Daher werde rückwirkend zum 9. März 2026 »auf ein Modell des kontrollierten Zugangs umgestellt«, erklärte das Unternehmen in einer an Kunden versandten Nachricht. Laut dem Unternehmen soll dieser Schritt verhindern, dass Gegner wie Iran oder die Hisbollah die Bilder für Angriffe auf die USA und ihre Verbündeten nutzen.

Lesen Sie hier, wie Satellitenbilder unseren Blick auf den Irankrieg verändern 

»Dies sind außergewöhnliche Umstände, und wir tun ​alles, was ‌wir können, um die Interessen all unserer Anspruchsgruppen in Einklang zu bringen«, erklärte das Unternehmen. Künftig sollen Bilder nur noch im Einzelfall für dringende und wichtige Zwecke oder im öffentlichen Interesse freigegeben werden.

Das 2010 von ehemaligen Wissenschaftlern der US-Raumfahrtbehörde Nasa gegründete Unternehmen geht davon aus, dass die neue Regelung bis zum Ende des Konflikts in Kraft bleibt. Am 10. März hatte das Unternehmen angekündigt, wegen des Krieges einen zweiwöchigen Zugriffsstopp auf seine Nahostbilder zu verhängen und damit eine ursprünglich 96-stündige Verzögerung zu verlängern. Vantor, der andere große Anbieter von Satellitenbildern, hatte ebenfalls umfangreiche Einschränkungen angekündigt.

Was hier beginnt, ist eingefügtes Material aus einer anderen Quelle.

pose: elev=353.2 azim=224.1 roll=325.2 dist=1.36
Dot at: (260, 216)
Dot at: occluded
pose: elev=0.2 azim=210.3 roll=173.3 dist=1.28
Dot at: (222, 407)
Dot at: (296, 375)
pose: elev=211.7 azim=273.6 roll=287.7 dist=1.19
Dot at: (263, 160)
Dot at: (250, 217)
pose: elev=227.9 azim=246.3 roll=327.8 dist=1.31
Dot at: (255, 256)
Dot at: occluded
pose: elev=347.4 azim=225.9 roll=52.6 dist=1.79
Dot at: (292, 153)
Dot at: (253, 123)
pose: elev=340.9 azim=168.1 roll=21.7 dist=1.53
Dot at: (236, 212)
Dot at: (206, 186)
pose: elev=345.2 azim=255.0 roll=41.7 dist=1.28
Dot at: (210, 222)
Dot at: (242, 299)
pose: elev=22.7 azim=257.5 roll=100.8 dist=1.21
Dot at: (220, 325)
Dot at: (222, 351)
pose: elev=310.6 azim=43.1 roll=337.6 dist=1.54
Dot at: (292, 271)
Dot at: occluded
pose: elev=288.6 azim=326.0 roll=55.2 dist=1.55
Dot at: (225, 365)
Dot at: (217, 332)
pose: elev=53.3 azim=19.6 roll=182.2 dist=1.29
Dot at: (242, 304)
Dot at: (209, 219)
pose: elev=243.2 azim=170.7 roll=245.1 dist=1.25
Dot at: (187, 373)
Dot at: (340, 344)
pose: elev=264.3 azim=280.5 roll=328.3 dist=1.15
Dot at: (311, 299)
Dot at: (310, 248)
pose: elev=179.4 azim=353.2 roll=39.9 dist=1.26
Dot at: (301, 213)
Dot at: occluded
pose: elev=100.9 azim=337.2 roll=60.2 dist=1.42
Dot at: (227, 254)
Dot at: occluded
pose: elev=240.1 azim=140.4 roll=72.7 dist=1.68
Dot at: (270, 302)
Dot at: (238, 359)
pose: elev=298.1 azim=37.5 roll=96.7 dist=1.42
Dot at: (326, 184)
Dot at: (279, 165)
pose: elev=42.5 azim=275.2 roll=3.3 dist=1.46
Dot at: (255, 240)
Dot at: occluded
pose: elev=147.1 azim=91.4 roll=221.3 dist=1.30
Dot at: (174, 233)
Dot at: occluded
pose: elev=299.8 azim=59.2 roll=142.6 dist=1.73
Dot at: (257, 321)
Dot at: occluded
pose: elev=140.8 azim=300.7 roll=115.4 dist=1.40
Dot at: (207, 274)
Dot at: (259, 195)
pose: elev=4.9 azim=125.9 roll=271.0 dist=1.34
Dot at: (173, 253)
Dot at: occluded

Zuvor stellte Planet Labs seinen Kunden die Bilder innerhalb weniger Stunden nach dem Überflug der Satelliten zur Verfügung. Das US-Recht sieht vor, dass jedes Unternehmen mit Sitz in den Vereinigten Staaten, das kommerziell hochauflösende Satellitenbilder anbietet, aus Gründen der nationalen Sicherheit oder der Außenpolitik Beschränkungen unterliegen kann.

Nachrichtenagenturen und Medien, darunter auch der SPIEGEL, nutzen regelmäßig Satellitenfotos, um Informationen über schwer zugängliche Gebiete zu beschaffen. Der SPIEGEL griff etwa bei Recherchen zum Gazakrieg (mehr hier  und hier ) und zum Krieg in der Ukraine (mehr hier) regelmäßig auch auf Aufnahmen von Planet Labs zu.